Been wondering if a semiotic approach could shed some light on our thoughts on referents, and came out with a RDF semiotic triangle. The URI is the signifier, the RDF description is the formalisation of the signified concept associated with the URI. The referent is out of the language and signs realm, and should stay there. In this approach, attempting to achieve a representation of the referent, even using tricks as blank resources or hubjects of any kind, is therefore a recursive trap and actually a non-sense. So any declaration of same-ness or identity of referents should be avoided. Only concepts bear identity, not their referents. From that point on, came to the idea that linking different concepts/signs (URI + RDF description) which humans consider to have more or less similar referent will take the form of processing rules, more than declarative semantics.

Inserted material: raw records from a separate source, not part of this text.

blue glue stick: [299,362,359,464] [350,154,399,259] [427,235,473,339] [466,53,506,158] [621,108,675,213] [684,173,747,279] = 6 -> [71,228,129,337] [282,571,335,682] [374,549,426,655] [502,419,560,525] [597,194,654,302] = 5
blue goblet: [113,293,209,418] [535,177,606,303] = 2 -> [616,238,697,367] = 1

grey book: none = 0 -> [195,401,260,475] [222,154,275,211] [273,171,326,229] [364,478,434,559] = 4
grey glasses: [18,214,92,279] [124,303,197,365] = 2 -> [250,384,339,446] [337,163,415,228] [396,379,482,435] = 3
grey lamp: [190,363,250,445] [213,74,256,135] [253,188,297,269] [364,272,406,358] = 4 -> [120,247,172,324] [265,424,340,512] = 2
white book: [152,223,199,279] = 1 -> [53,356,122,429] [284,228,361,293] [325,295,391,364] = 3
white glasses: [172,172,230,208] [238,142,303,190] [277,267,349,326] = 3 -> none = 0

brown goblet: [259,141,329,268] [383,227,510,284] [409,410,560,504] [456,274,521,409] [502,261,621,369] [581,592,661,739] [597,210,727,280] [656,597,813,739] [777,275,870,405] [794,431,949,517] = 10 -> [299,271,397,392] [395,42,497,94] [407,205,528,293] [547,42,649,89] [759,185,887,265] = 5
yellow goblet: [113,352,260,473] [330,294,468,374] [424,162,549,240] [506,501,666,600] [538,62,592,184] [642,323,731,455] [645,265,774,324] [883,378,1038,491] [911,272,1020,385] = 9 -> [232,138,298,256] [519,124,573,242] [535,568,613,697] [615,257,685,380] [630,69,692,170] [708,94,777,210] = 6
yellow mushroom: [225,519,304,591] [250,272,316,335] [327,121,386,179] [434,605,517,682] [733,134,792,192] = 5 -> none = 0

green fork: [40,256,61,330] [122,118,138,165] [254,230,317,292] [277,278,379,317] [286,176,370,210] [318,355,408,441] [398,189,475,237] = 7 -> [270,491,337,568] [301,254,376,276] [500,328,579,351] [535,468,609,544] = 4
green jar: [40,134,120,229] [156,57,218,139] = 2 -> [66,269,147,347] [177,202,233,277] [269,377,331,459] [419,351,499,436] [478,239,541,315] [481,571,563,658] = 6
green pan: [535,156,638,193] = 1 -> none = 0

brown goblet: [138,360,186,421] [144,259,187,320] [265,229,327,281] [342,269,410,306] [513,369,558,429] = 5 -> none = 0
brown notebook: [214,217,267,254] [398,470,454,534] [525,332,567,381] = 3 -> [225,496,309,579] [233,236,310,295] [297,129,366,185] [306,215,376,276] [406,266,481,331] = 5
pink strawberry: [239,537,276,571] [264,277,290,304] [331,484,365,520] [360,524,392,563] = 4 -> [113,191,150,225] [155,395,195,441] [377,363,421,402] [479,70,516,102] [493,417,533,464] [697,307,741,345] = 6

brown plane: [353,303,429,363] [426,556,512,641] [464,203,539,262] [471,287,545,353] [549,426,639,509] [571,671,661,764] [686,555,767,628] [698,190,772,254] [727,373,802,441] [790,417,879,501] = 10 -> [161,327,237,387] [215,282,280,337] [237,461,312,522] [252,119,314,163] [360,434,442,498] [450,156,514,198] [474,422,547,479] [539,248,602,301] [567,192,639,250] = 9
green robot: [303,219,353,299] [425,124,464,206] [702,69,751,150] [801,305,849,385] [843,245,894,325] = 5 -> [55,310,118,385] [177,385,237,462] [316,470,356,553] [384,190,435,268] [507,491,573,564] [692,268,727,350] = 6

Thanks to Jakob Voss for this post in a long thread on public-esw-thes list, which really triggered a kind of illumination about this. As an example, trying to say that my SKOS concept a:Restaurant has the same referent as your OWL class b:Restaurant through any RDF declarative relation between those two resources shoud be avoided. But I can set in my system a functional rule expressing that any document of which subject is an instance of your b:Restaurant class will be indexed against my a:Restaurant concept. The referent is represented nowhere, but it is acting at the core of this rule.
Actually we have this very indexing rule mechanism working in some Mondeca applications, and I have submitted a paper to XTech 2007 about it. More to come if ever the paper is selected.
Lately, got interested again in triggering some process to have languages available not only as tags to use in XML, but as proper RDF resources. This is an old story tracking back to OASIS Published Subjects Technical Committees, and singularly PSI for languages. Track this topic on ESW Wiki, and see here for ongoing thread and more explanations. There again, my proposal is to forget absolute identification of a language by a URI. Concepts identified by URI are the properties and property values than can be declared for a language, and let applications decide on which properties are useful to them. No absolute rule saying that two descriptions refer to the same language.